The Indian spinners were outbowled by their South African peers throughout the tournament. The Indian spinners are failing to be a real threat to those foreign batsmen even on the subcontinent pitches. Indian which boasted of some quality spinners like Bedi, Prasanna, Chandrashekhar and Kumble in earlier times, now fail to produce such spinners who are feared by the opposition batsmen.

 The team needed to improve their wicket-taking in the middle overs. In the third ODI, India attempted something different: their seamers hit the deck more regularly than they had in the first two games, and they got marginally greater results. During the middle overs, India will most likely need to strengthen their wicket-taking alternatives. Spinners assume a significant role in this.

Prior to the tournament, stand-in captain KL Rahul stated that Venkatesh Iyer will be the squad's sixth bowling option.

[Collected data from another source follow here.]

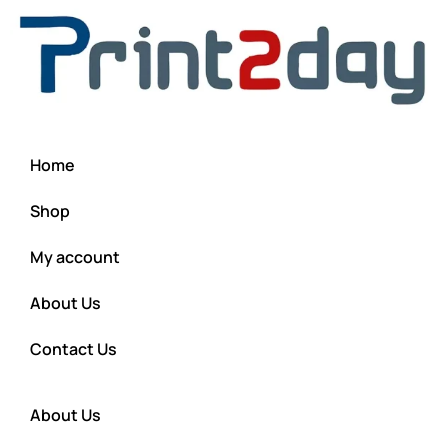
Home
Shop
My account
About Us
Contact Us
About Us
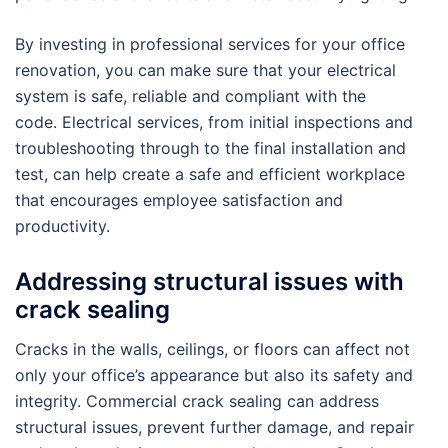
By investing in professional services for your office
renovation, you can make sure that your electrical
system is safe, reliable and compliant with the
code. Electrical services, from initial inspections and
troubleshooting through to the final installation and
test, can help create a safe and efficient workplace
that encourages employee satisfaction and
productivity.
Addressing structural issues with
crack sealing
Cracks in the walls, ceilings, or floors can affect not
only your office’s appearance but also its safety and
integrity. Commercial crack sealing can address
structural issues, prevent further damage, and repair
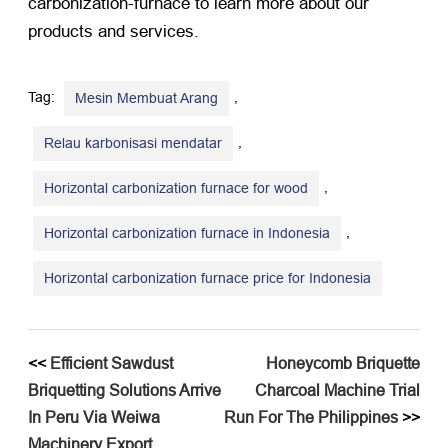
carbonization-furnace
to learn more about our
products and services
.
Tag:
,
Mesin Membuat Arang
,
Relau karbonisasi mendatar
,
Horizontal carbonization furnace for wood
,
Horizontal carbonization furnace in Indonesia
Horizontal carbonization furnace price for Indonesia
<<
Efficient Sawdust
Honeycomb Briquette
Briquetting Solutions Arrive
Charcoal Machine Trial
In Peru Via Weiwa
Run For The Philippines
>>
Machinery Export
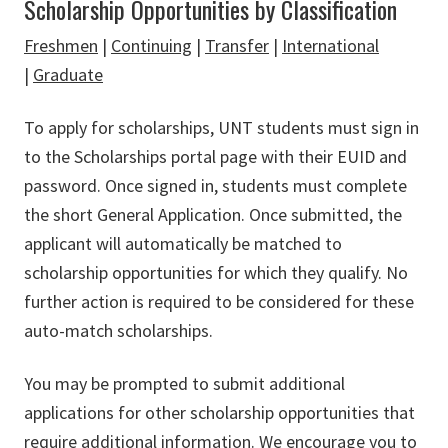
Scholarship Opportunities by Classification
Freshmen
|
Continuing
|
Transfer
|
International
|
Graduate
To apply for scholarships,
UNT
students must sign in
to the Scholarships portal page with their
EUID
and
password. Once signed in, students must complete
the short General Application. Once submitted, the
applicant will automatically be matched to
scholarship opportunities for which they qualify. No
further action is required to be considered for these
auto-match scholarships.
You may be prompted to submit additional
applications for other scholarship opportunities that
require additional information. We encourage you to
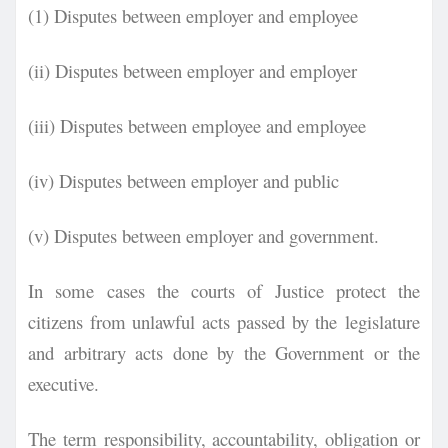
(1) Disputes between employer and employee
(ii) Disputes between employer and employer
(iii) Disputes between employee and employee
(iv) Disputes between employer and public
(v) Disputes between employer and government.
In some cases the courts of Justice protect the
citizens from unlawful acts passed by the
legislature
and arbitrary acts done by the Government or the
executive.
The term responsibility, accountability, obligation or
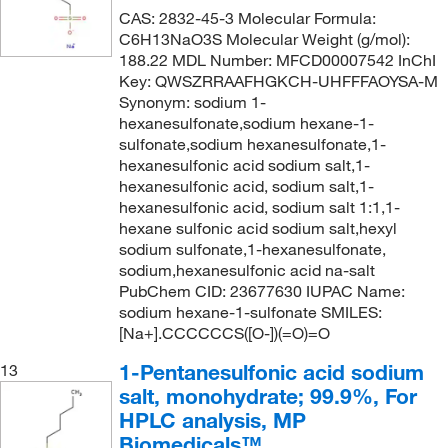
CAS: 2832-45-3 Molecular Formula:
C6H13NaO3S Molecular Weight (g/mol):
188.22 MDL Number: MFCD00007542 InChI
Key: QWSZRRAAFHGKCH-UHFFFAOYSA-M
Synonym: sodium 1-
hexanesulfonate,sodium hexane-1-
sulfonate,sodium hexanesulfonate,1-
hexanesulfonic acid sodium salt,1-
hexanesulfonic acid, sodium salt,1-
hexanesulfonic acid, sodium salt 1:1,1-
hexane sulfonic acid sodium salt,hexyl
sodium sulfonate,1-hexanesulfonate,
sodium,hexanesulfonic acid na-salt
PubChem CID: 23677630 IUPAC Name:
sodium hexane-1-sulfonate SMILES:
[Na+].CCCCCCS([O-])(=O)=O
1-Pentanesulfonic acid sodium
13
salt, monohydrate; 99.9%, For
HPLC analysis, MP
Biomedicals™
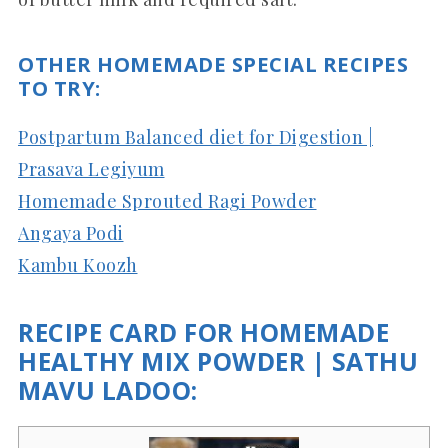
OTHER HOMEMADE SPECIAL RECIPES
TO TRY:
Postpartum Balanced diet for Digestion |
Prasava Legiyum
Homemade Sprouted Ragi Powder
Angaya Podi
Kambu Koozh
RECIPE CARD FOR HOMEMADE
HEALTHY MIX POWDER | SATHU
MAVU LADOO:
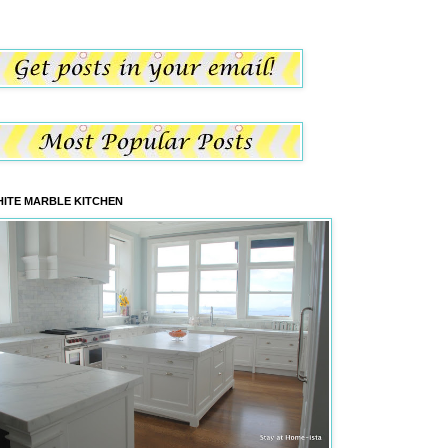
ITE MARBLE KITCHEN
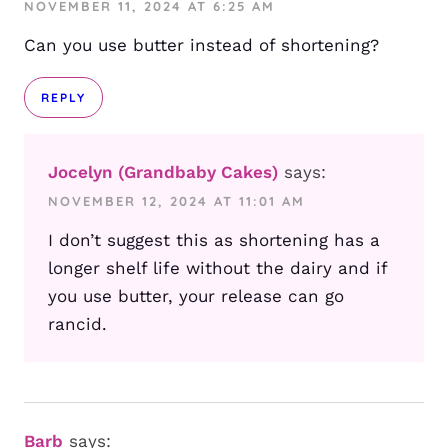
NOVEMBER 11, 2024 AT 6:25 AM
Can you use butter instead of shortening?
REPLY
Jocelyn (Grandbaby Cakes)
says:
NOVEMBER 12, 2024 AT 11:01 AM
I don’t suggest this as shortening has a
longer shelf life without the dairy and if
you use butter, your release can go
rancid.
Barb
says:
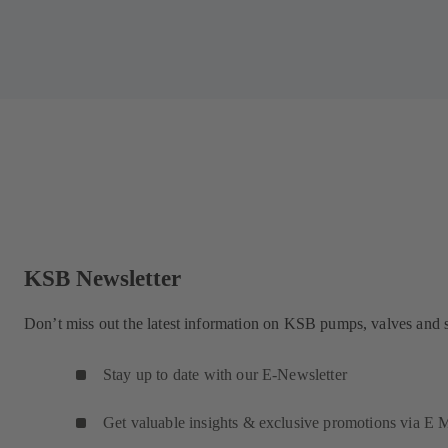
KSB Newsletter
Don’t miss out the latest information on KSB pumps, valves and 
Stay up to date with our E-Newsletter
Get valuable insights & exclusive promotions via E M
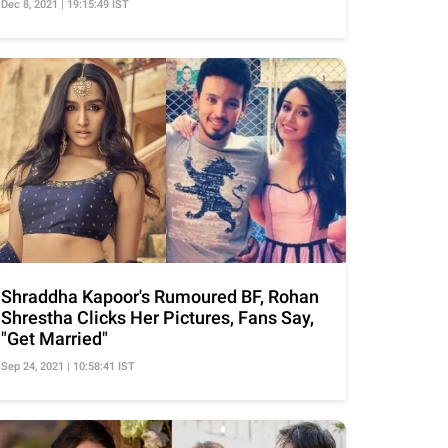
Dec 8, 2021 | 19:15:49 IST
Shraddha Kapoor's Rumoured BF, Rohan
Shrestha Clicks Her Pictures, Fans Say,
"Get Married"
Sep 24, 2021 | 10:58:41 IST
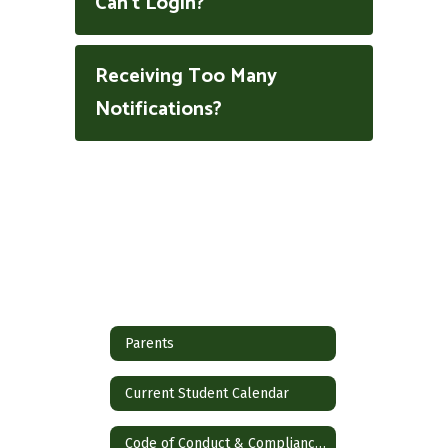
Can't Login?
Receiving Too Many
Notifications?
Parents
Current Student Calendar
Code of Conduct & Compliance Notice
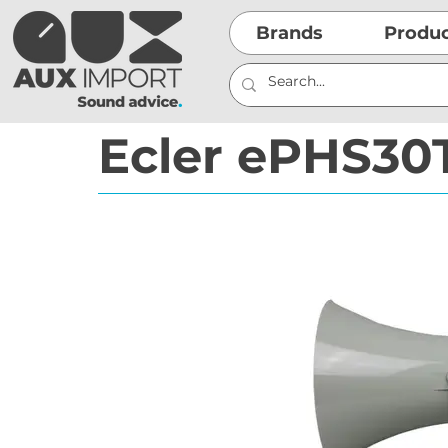
Brands
Produ
Ecler ePHS30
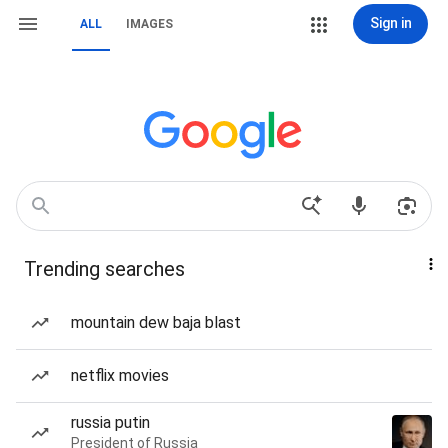
Sign in
ALL
IMAGES
Trending searches
mountain dew baja blast
netflix movies
russia putin
President of Russia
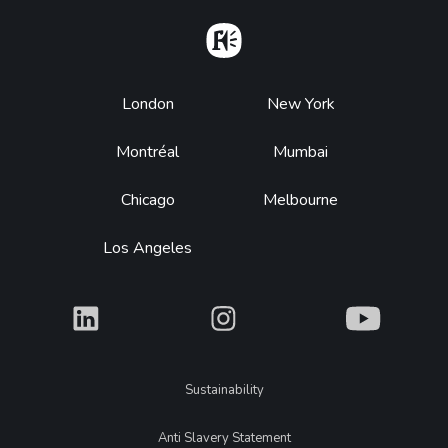
Home
Footer
London
New York
Montréal
Mumbai
Chicago
Melbourne
Los Angeles
What
What
What
Legal
Sustainability
Anti Slavery Statement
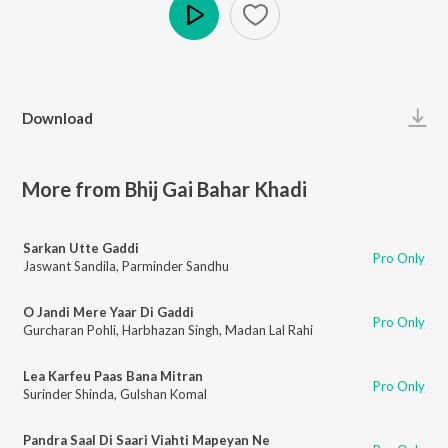
Play
Download
More from Bhij Gai Bahar Khadi
Sarkan Utte Gaddi
Pro Only
Jaswant Sandila
,
Parminder Sandhu
O Jandi Mere Yaar Di Gaddi
Pro Only
Gurcharan Pohli
,
Harbhazan Singh
,
Madan Lal Rahi
Lea Karfeu Paas Bana Mitran
Pro Only
Surinder Shinda
,
Gulshan Komal
Pandra Saal Di Saari Viahti Mapeyan Ne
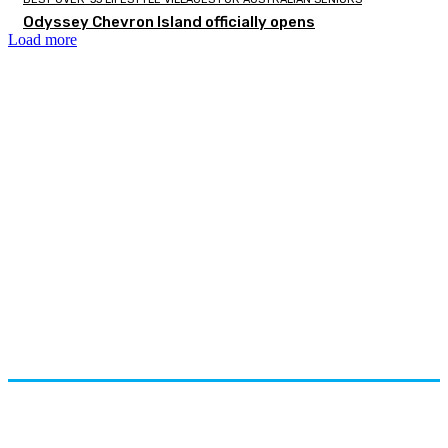
Odyssey Chevron Island officially opens
Load more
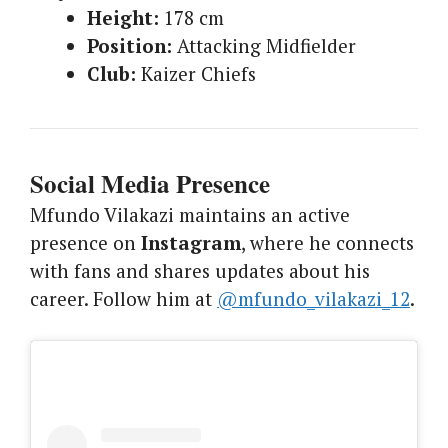
Height:
178 cm
Position:
Attacking Midfielder
Club:
Kaizer Chiefs
Social Media Presence
Mfundo Vilakazi maintains an active
presence on
Instagram
, where he connects
with fans and shares updates about his
career. Follow him at
@mfundo_vilakazi_12
.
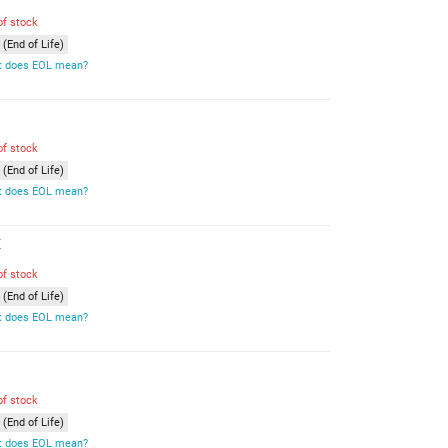
of stock
(End of Life)
 does EOL mean?
of stock
(End of Life)
 does EOL mean?
E
of stock
(End of Life)
 does EOL mean?
of stock
(End of Life)
 does EOL mean?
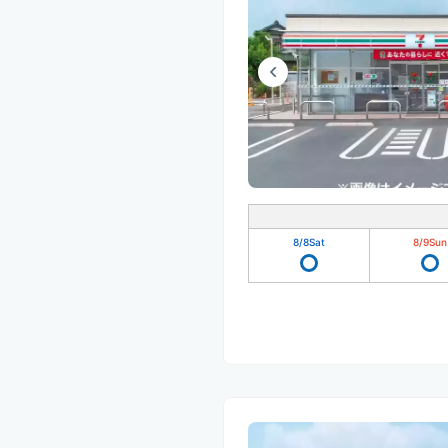
8/8
Sat
8/9
Sun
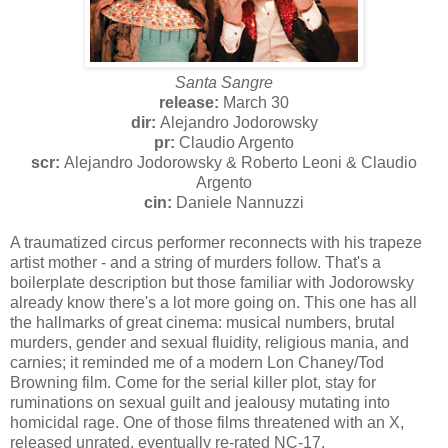
Santa Sangre
release:
March 30
dir:
Alejandro Jodorowsky
pr:
Claudio Argento
scr:
Alejandro Jodorowsky & Roberto Leoni & Claudio
Argento
cin:
Daniele Nannuzzi
A traumatized circus performer reconnects with his trapeze
artist mother - and a string of murders follow. That's a
boilerplate description but those familiar with Jodorowsky
already know there's a lot more going on. This one has all
the hallmarks of great cinema: musical numbers, brutal
murders, gender and sexual fluidity, religious mania, and
carnies; it reminded me of a modern Lon Chaney/Tod
Browning film. Come for the serial killer plot, stay for
ruminations on sexual guilt and jealousy mutating into
homicidal rage. One of those films threatened with an X,
released unrated, eventually re-rated NC-17.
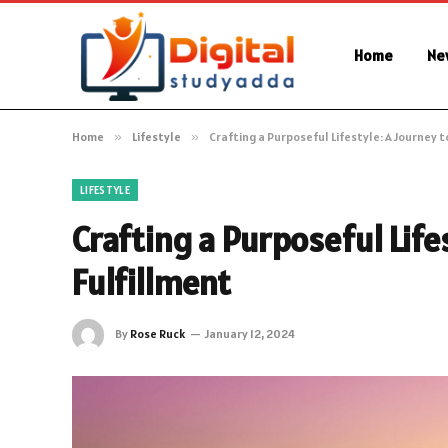
Home
Ne
Home
»
Lifestyle
»
Crafting a Purposeful Lifestyle: A Journey t
LIFESTYLE
Crafting a Purposeful Life
Fulfillment
By
Rose Ruck
January 12, 2024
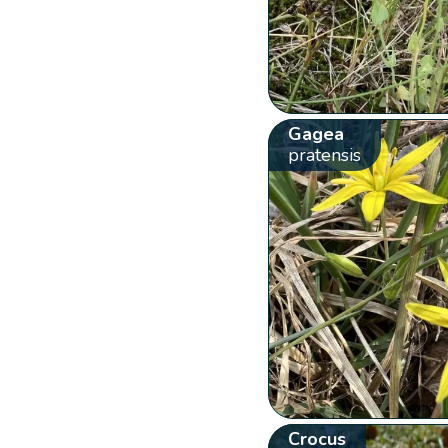
Gagea
pratensis
Crocus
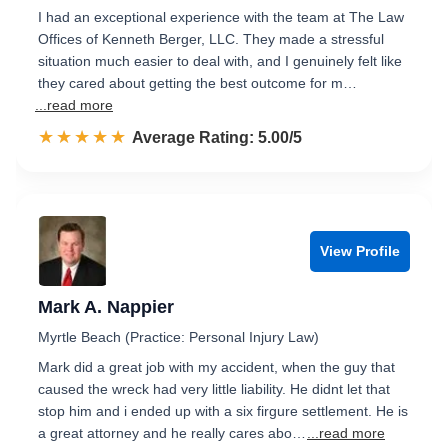
I had an exceptional experience with the team at The Law
Offices of Kenneth Berger, LLC. They made a stressful
situation much easier to deal with, and I genuinely felt like
they cared about getting the best outcome for m…
...read more
☆☆☆☆☆
★★★★★
Rated 5.0 out of 5
Average Rating: 5.00/5
View Profile
Mark A. Nappier
Myrtle Beach (Practice: Personal Injury Law)
Mark did a great job with my accident, when the guy that
caused the wreck had very little liability. He didnt let that
stop him and i ended up with a six firgure settlement. He is
a great attorney and he really cares abo…
...read more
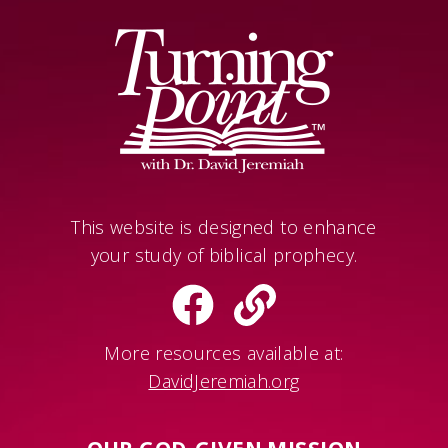
This website is designed to enhance
your study of biblical prophecy.
More resources available at:
DavidJeremiah.org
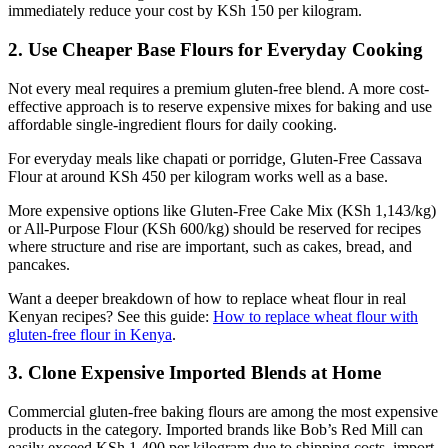
immediately reduce your cost by KSh 150 per kilogram.
2. Use Cheaper Base Flours for Everyday Cooking
Not every meal requires a premium gluten-free blend. A more cost-
effective approach is to reserve expensive mixes for baking and use
affordable single-ingredient flours for daily cooking.
For everyday meals like chapati or porridge, Gluten-Free Cassava
Flour at around KSh 450 per kilogram works well as a base.
More expensive options like Gluten-Free Cake Mix (KSh 1,143/kg)
or All-Purpose Flour (KSh 600/kg) should be reserved for recipes
where structure and rise are important, such as cakes, bread, and
pancakes.
Want a deeper breakdown of how to replace wheat flour in real
Kenyan recipes? See this guide:
How to replace wheat flour with
gluten-free flour in Kenya
.
3. Clone Expensive Imported Blends at Home
Commercial gluten-free baking flours are among the most expensive
products in the category. Imported brands like Bob’s Red Mill can
easily exceed KSh 1,400 per kilogram due to shipping costs, import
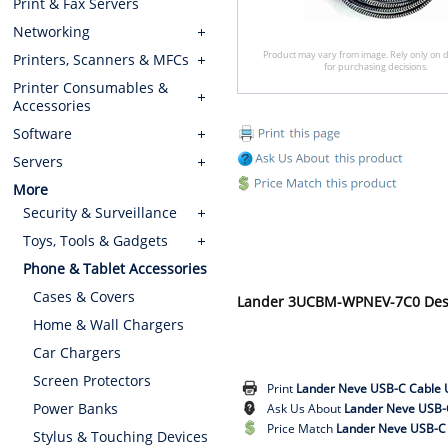
Print & Fax Servers
Networking
Product may vary from image. Rely only on d
Printers, Scanners & MFCs
for purchasing decisions.
Printer Consumables &
Accessories
Software
Servers
More
Security & Surveillance
Toys, Tools & Gadgets
Phone & Tablet Accessories
Cases & Covers
Lander 3UCBM-WPNEV-7C0 Desc
Home & Wall Chargers
Car Chargers
Screen Protectors
Print
Lander Neve USB-C Cable 
Power Banks
Ask Us About
Lander Neve USB-
Price Match
Lander Neve USB-C 
Stylus & Touching Devices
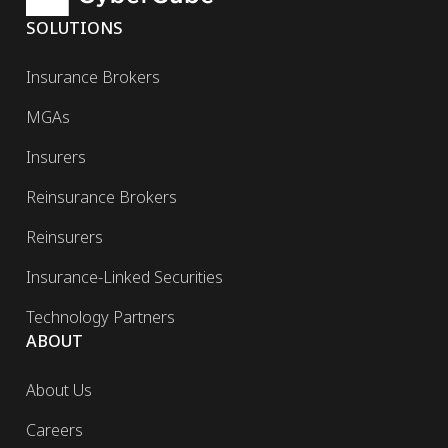
SOLUTIONS
Insurance Brokers
MGAs
Insurers
Reinsurance Brokers
Reinsurers
Insurance-Linked Securities
Technology Partners
ABOUT
About Us
Careers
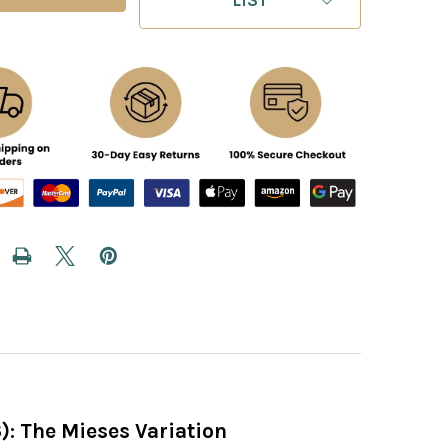
3): The Mieses Variation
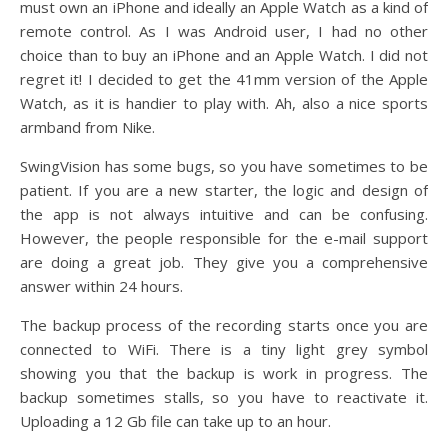
must own an iPhone and ideally an Apple Watch as a kind of
remote control. As I was Android user, I had no other
choice than to buy an iPhone and an Apple Watch. I did not
regret it! I decided to get the 41mm version of the Apple
Watch, as it is handier to play with. Ah, also a nice sports
armband from Nike.
SwingVision has some bugs, so you have sometimes to be
patient. If you are a new starter, the logic and design of
the app is not always intuitive and can be confusing.
However, the people responsible for the e-mail support
are doing a great job. They give you a comprehensive
answer within 24 hours.
The backup process of the recording starts once you are
connected to WiFi. There is a tiny light grey symbol
showing you that the backup is work in progress. The
backup sometimes stalls, so you have to reactivate it.
Uploading a 12 Gb file can take up to an hour.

Iyer, on the other hand, did not bowl an over in the first ODI, but he did deliver five in the following before being kept out for the third.

There has also been some debate about Iyer's batting position, but Dravid stated that the team administration was "quite explicit with him" about his purpose in the team.

For KKR [in the IPL] and at times for Madhya Pradesh, he batted towards the top of the order, however he has also batted in the middle order for MP. The Indian team was hunting for a No. 6 bowler who could provide a sixth bowling option. Because they had a lot of alternatives at the top of the order right now, especially when Rohit returns, that was the job they assigned to him. But Venkatesh Iyer who was selected to the team purely on the basis of his heroics in the IPL, failed to deliver the goods. India need to have a better option as an all rounder.

Deepak Chahar's batsmanship in the final ODI was one of the few bright spots for India in the series. India were 223 for 7 at one point in their chase of 288, but Chahar, who was playing his first game of the series, smashed 54 off only 34 balls to get them near. In Sri Lanka, he had pulled off an identical chase, but India ended four runs short tonight. Chahar and Shardul Thakur, who played as seam-bowling allrounders and scored 50* and 40* in the first 2 ODIs, were praised by Dravid. It's wonderful to have players like Chahar and Shardul, who have shown they can contribute with the bat in recent games. Players like these, who can impact with the bat at a lower level, make a huge influence.

                                                                               Deepak Chahar

Except for Surya's chance in the 3rd ODI, India's middle order has remained unchanged. Aside from that, they didn't make any changes to the batting order. The team's management wants to provide them with a steady run and a sense of stability. When you give people that, you have to demand performances, and big ones at that, because that's what people expect when they play at this level for their nation.